The trick to ‘forcing’ bulbs to flower out of season is realizing that when planted outdoors in the fall, bulbs are not completely dormant. During the late fall and early spring, when the soil is cold but not frozen, bulb roots and flower buds are developing. You need to replicate this in your home by planting them in moist potting mix and maintaining cold (but not frozen) conditions. By fooling them into thinking they have spent a winter outdoors, they will be just as anxious to bloom as you are to enjoy them.

            •           Bulb quality matters: Purchase large good quality bulbs as soon as they are available from stores, by mail order or online.  Avoid shrivelled, damaged and undersized bulbs. If possible, select shorter or miniature cultivars.

            •           Pot size: The traditional pot choice is a bulb pan – wide and short – usually 7.5 centimetres (3 inches) high. The wide base make tipping over less likely when growing taller plants. Smaller bulb species (e.g. crocus) are fine in slightly taller pots as they don’t require the extra stability.  But ultimately, any pot will suffice as long as it provides sufficient depth and has good drainage.
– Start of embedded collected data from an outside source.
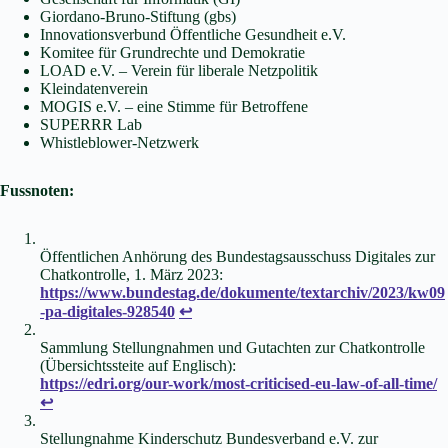
Giordano-Bruno-Stiftung (gbs)
Innovationsverbund Öffentliche Gesundheit e.V.
Komitee für Grundrechte und Demokratie
LOAD e.V. – Verein für liberale Netzpolitik
Kleindatenverein
MOGIS e.V. – eine Stimme für Betroffene
SUPERRR Lab
Whistleblower-Netzwerk
Fussnoten:
Öffentlichen Anhörung des Bundestagsausschuss Digitales zur
Chatkontrolle, 1. März 2023:
https://www.bundestag.de/dokumente/textarchiv/2023/kw09
-pa-digitales-928540
↩︎
Sammlung Stellungnahmen und Gutachten zur Chatkontrolle
(Übersichtssteite auf Englisch):
https://edri.org/our-work/most-criticised-eu-law-of-all-time/
↩︎
Stellungnahme Kinderschutz Bundesverband e.V. zur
            •           Pot depth: The pot needs to be deep enough to have at least 5 centimetres (2 inches) of potting mix PLUS the height of the dormant bulbs. Choose a deeper pot if the bulb will stick above the pot rim (exception: amaryllis).

            •           Potting up: Add at least 5 centimetres (2 inches) of sterile soil-less potting mix, leaving enough room for the bulb to sit just below the pot rim when planted on top of this first layer. Fill the pot for an impressive display: pointed tip up, leaving 1-2 centimeters (0.5-1 inch) between bulbs. Cover all but the tips with additional potting mix. Water well and allow them to drain completely. Label with the species/variety, planting date and the date when the chilling period will be complete. Tip 1: Plant only one variety of one species per pot: a mixed pot is unlikely to bloom in unison. You can still have a mixed effect,  by using multiple pots with separate species and varieties. Tip 2: Space out planting dates to extend the length of time you’ll have spring flowers beautifying your home.

            •           Temperature: Bulbs need consistent chilling temperatures (2-7C / 35-45F). Not many of us have a root cellar or a cold room anymore, but your refrigerator provides an ideal environment (but avoid storing them with apples, avocadoes, bananas, blueberries, cantaloupes and other ethylene producing fruits). An attached garage may work, but the temperature may fluctuate too much (too warm to excessively cold) which will lead to poor results.

            •           Chilling period: Chill your pots in the dark for 12-20 weeks (see below for species-specific chilling period). If you cut the time short, the plants and flowers may end up stunted and distorted.

            •           Inspect regularly: Water to keep the potting mix slightly damp but not wet. If kept too wet, mold and rots may develop. Remove diseased bulbs. Bulbs may start growing before their ‘official’ chilling period is over – move to step 8. when shoots are 5-8 centimetres / 2-3 inches long.

            •           End of chilling period: Bring the pots into a cool and bright location but avoid full sun. If they haven’t started growing already, it may take 2-3 weeks for the bulb to send up shoots and flowers. When the buds start showing a bit of colour, move the pots into a warmer and brighter location. But keep in mind the warmer the location, the shorter their bloom period.

Recommended weeks of chilling

Amaryllis: no chilling required, but may take 6-8 weeks to flower after planting.

Crocus: 15 weeks

Daffodils: 15-17 weeks

Grape hyacinth (Muscari): 14-15 weeks

Hyacinths: 11-14 weeks, although it is possible to purchase pre-chilled bulbs. Just pot these up and wait for the blooms.

Paperwhites: no chilling required.

Squill (Scilla): 12-15 weeks

Tulips: 14-20 weeks

TULIP TIP 1: Face the flat side of the tulip bulb towards the outside of the pot so the first leaf grows towards the outside for an attractive and tidy look.

TULIP TIP 2: Remove the brown papery covering (optional).